##### Information provided #####
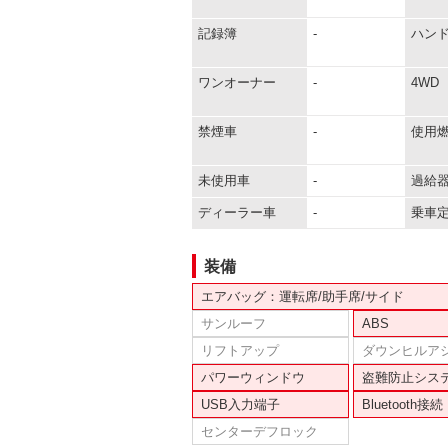
記録簿
-
ハン
ワンオーナー
-
4WD
禁煙車
-
使用
未使用車
-
過給
ディーラー車
-
乗車
装備
エアバッグ：運転席/助手席/サイド
サンルーフ
ABS
リフトアップ
ダウンヒルア
パワーウィンドウ
盗難防止シス
USB入力端子
Bluetooth接続
センターデフロック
#####
§ **Assigned task**
Give the text read from the listing as a JSON list of strings, one string per line, without blank lines. Leave the pictures out.

§ **Exercise output**
[
  "記録簿",
  "-",
  "ハン",
  "ワンオーナー",
  "-",
  "4WD",
  "禁煙車",
  "-",
  "使用",
  "未使用車",
  "-",
  "過給",
  "ディーラー車",
  "-",
  "乗車",
  "装備",
  "エアバッグ：運転席/助手席/サイド",
  "サンルーフ",
  "ABS",
  "リフトアップ",
  "ダウンヒルア",
  "パワーウィンドウ",
  "盗難防止シス",
  "USB入力端子",
  "Bluetooth接続",
  "センターデフロック"
]